Elisa Palmero, invece, si è classificata quinta sui 10000 agli Europei di Birminghm: “E’ nella fase in cui dall’esplorazione della maratona, che ha fatto lo scorso febbraio a Siviglia, dove ha corso in 2:24’10” alla prima maratona della sua vita, si passa alla trasformazione in maratoneta prevalente, non esclusiva, ma prevalente, che vuol dire che all’inizio del 2027 faremo una seconda maratona, che sarà finalizzata a correre i Campionati del Mondo di Pechino nell’autunno, quindi un anno nella prima parte dedicato alla maratona, nella seconda parte dedicato nuovamente alla maratona, passando per l’attività in pista nella parte centrale della stagione, perché non vanno trascurate quelle discipline, anche perché anche su quelle discipline Elisa ha ancora molti margini di miglioramento. La sua trasformazione, il suo passaggio verso la maratona è in funzione dei Mondiali del 2027 e delle Olimpiadi del 2028“.
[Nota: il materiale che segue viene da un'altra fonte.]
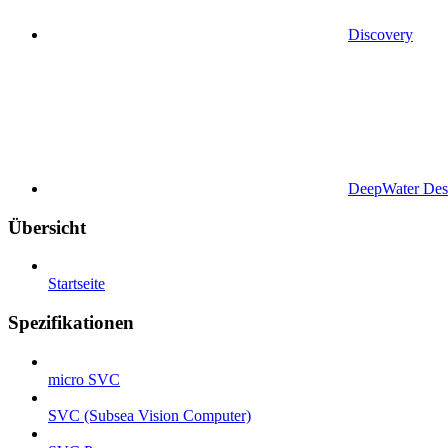
Discovery
DeepWater Des
Übersicht
Startseite
Spezifikationen
micro SVC
SVC (Subsea Vision Computer)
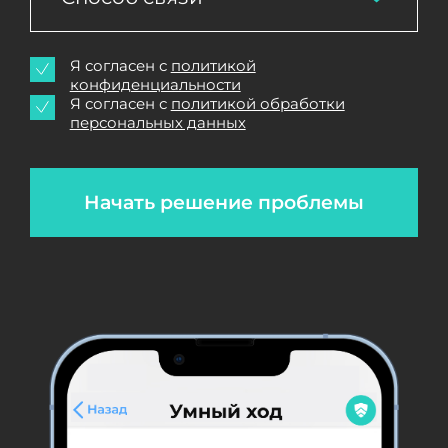
Я согласен с
политикой
конфиденциальности
Я согласен с
политикой обработки
персональных данных
Начать решение проблемы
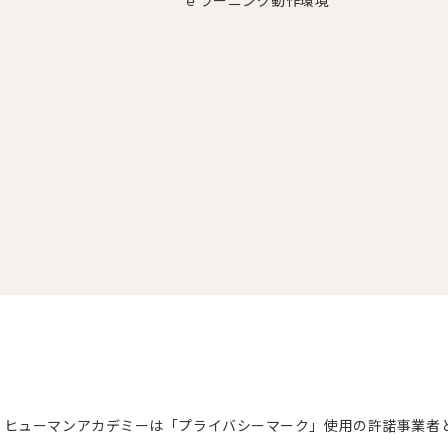
ｅラーニング動作環境
ヒューマンアカデミーは「プライバシーマーク」使用の許諾事業者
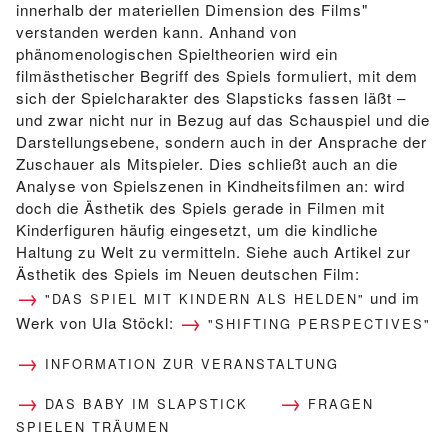
innerhalb der materiellen Dimension des Films"
verstanden werden kann. Anhand von
phänomenologischen Spieltheorien wird ein
filmästhetischer Begriff des Spiels formuliert, mit dem
sich der Spielcharakter des Slapsticks fassen läßt –
und zwar nicht nur in Bezug auf das Schauspiel und die
Darstellungsebene, sondern auch in der Ansprache der
Zuschauer als Mitspieler. Dies schließt auch an die
Analyse von Spielszenen in Kindheitsfilmen an: wird
doch die Ästhetik des Spiels gerade in Filmen mit
Kinderfiguren häufig eingesetzt, um die kindliche
Haltung zu Welt zu vermitteln. Siehe auch Artikel zur
Ästhetik des Spiels im Neuen deutschen Film:
und im
"DAS SPIEL MIT KINDERN ALS HELDEN"
Werk von Ula Stöckl:
"SHIFTING PERSPECTIVES"
INFORMATION ZUR VERANSTALTUNG
DAS BABY IM SLAPSTICK
FRAGEN
SPIELEN TRÄUMEN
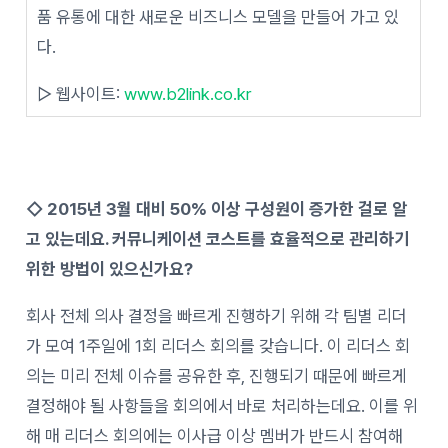
품 유통에 대한 새로운 비즈니스 모델을 만들어 가고 있
다.
▷ 웹사이트:
www.b2link.co.kr
◇
2015
년 3월 대비 50% 이상 구성원이 증가한 걸로 알
고 있는데요. 커뮤니케이션 코스트를 효율적으로 관리하기
위한 방법이 있으신가요?
회사 전체 의사 결정을 빠르게 진행하기 위해 각 팀별 리더
가 모여 1주일에 1회 리더스 회의를 갖습니다. 이 리더스 회
의는 미리 전체 이슈를 공유한 후, 진행되기 때문에 빠르게
결정해야 될 사항들을 회의에서 바로 처리하는데요. 이를 위
해 매 리더스 회의에는 이사급 이상 멤버가 반드시 참여해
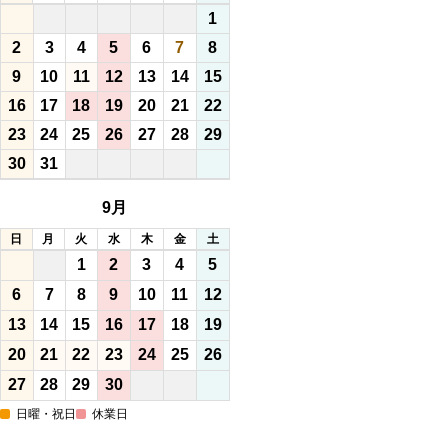
1
2
3
4
5
6
7
8
9
10
11
12
13
14
15
16
17
18
19
20
21
22
23
24
25
26
27
28
29
30
31
9月
日
月
火
水
木
金
土
1
2
3
4
5
6
7
8
9
10
11
12
13
14
15
16
17
18
19
20
21
22
23
24
25
26
27
28
29
30
日曜・祝日
休業日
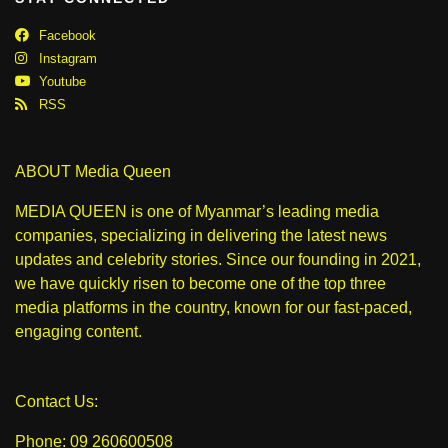
Facebook
Instagram
Youtube
RSS
ABOUT Media Queen
MEDIA QUEEN is one of Myanmar’s leading media
companies, specializing in delivering the latest news
updates and celebrity stories. Since our founding in 2021,
we have quickly risen to become one of the top three
media platforms in the country, known for our fast-paced,
engaging content.
Contact Us:
Phone: 09 260600508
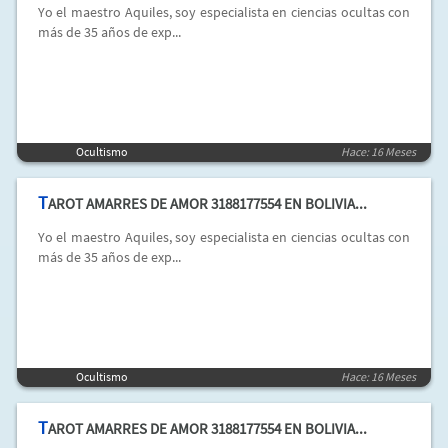
Yo el maestro Aquiles, soy especialista en ciencias ocultas con
más de 35 años de exp...
Ocultismo
Hace: 16 Meses
T
AROT AMARRES DE AMOR 3188177554 EN BOLIVIA...
Yo el maestro Aquiles, soy especialista en ciencias ocultas con
más de 35 años de exp...
Ocultismo
Hace: 16 Meses
T
AROT AMARRES DE AMOR 3188177554 EN BOLIVIA...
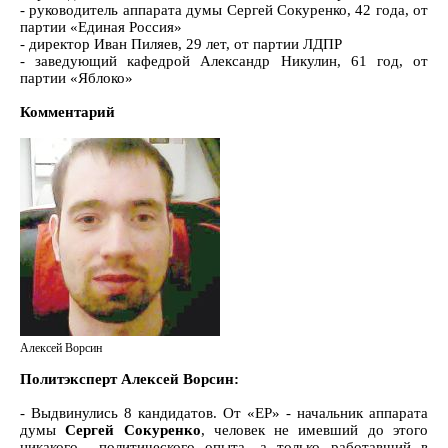
- руководитель аппарата думы Сергей Сокуренко, 42 года, от
партии «Единая Россия»
- директор Иван Пиляев, 29 лет, от партии ЛДПР
- заведующий кафедрой Александр Никулин, 61 год, от
партии «Яблоко»
Комментарий
Алексей Ворсин
Политэксперт Алексей Ворсин:
- Выдвинулись 8 кандидатов. От «ЕР» - начальник аппарата
думы
Сергей Сокуренко
, человек не имевший до этого
никакого политического опыта, а только работавший в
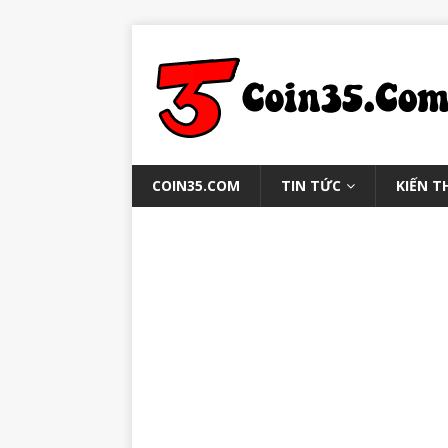
COIN35.COM
TIN TỨC
KIẾN T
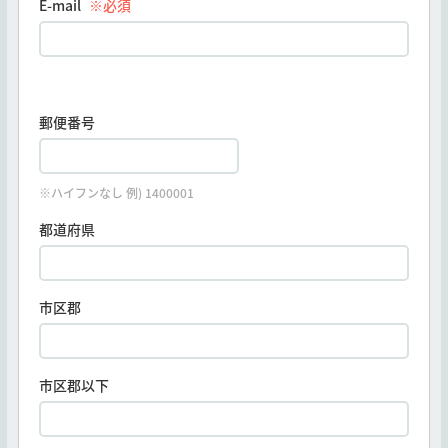
E-mail
※必須
郵便番号
※ハイフンなし 例) 1400001
都道府県
市区郡
市区郡以下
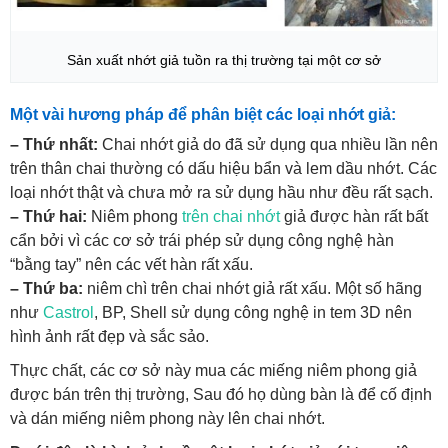
Sản xuất nhớt giả tuồn ra thị trường tại một cơ sở
Một vài hương pháp để phân biệt các loại nhớt giả:
– Thứ nhất:
Chai nhớt giả do đã sử dụng qua nhiều lần nên
trên thân chai thường có dấu hiệu bẩn và lem dầu nhớt. Các
loại nhớt thật và chưa mở ra sử dụng hầu như đều rất sạch.
– Thứ hai:
Niêm phong
trên chai nhớt
giả được hàn rất bất
cẩn bởi vì các cơ sở trái phép sử dụng công nghệ hàn
“bằng tay” nên các vết hàn rất xấu.
– Thứ ba:
niêm chì trên chai nhớt giả rất xấu. Một số hãng
như
Castrol
, BP, Shell sử dụng công nghệ in tem 3D nên
hình ảnh rất đẹp và sắc sảo.
Thực chất, các cơ sở này mua các miếng niêm phong giả
được bán trên thị trường, Sau đó họ dùng bàn là để cố định
và dán miếng niêm phong này lên chai nhớt.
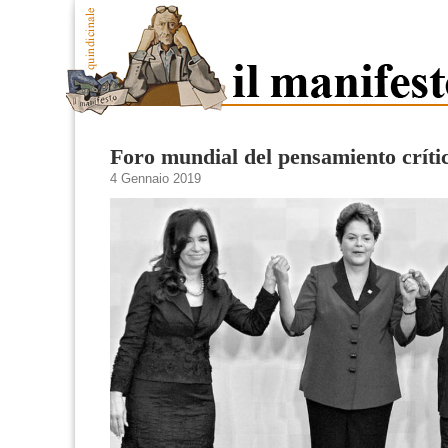
Foro mundial del pensamiento críti
4 Gennaio 2019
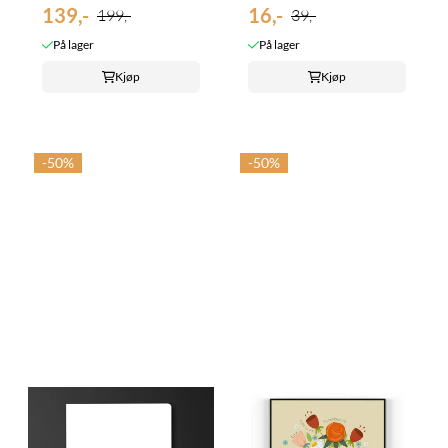
139,-
16,-
199,-
39,-
På lager
På lager
Kjøp
Kjøp
-50%
-50%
Rebecca Lonedo, invece, nella maratona degli Europei è stata argento a squadre e sesta a livello individuale: “Deve consolidare la sua capacità di correre bene le maratone, sia quelle contro il tempo che quelle nei Campionati. È stata molto brava a Tokyo 2025, è stata particolarmente brava a Birmingham 2026, si è sempre destreggiata molto bene in quelle che vengono considerate gare one to one, cioè uomo contro uomo, però sa anche correre veloce, come dimostra il 2:24’28” che ha fatto a Siviglia nel febbraio 2026, quindi l’obiettivo è di correre ancora più veloce per definire bene la sua partecipazione ai Campionati Mondiali di Pechino e poi guardare naturalmente alle Olimpiadi del 2028“.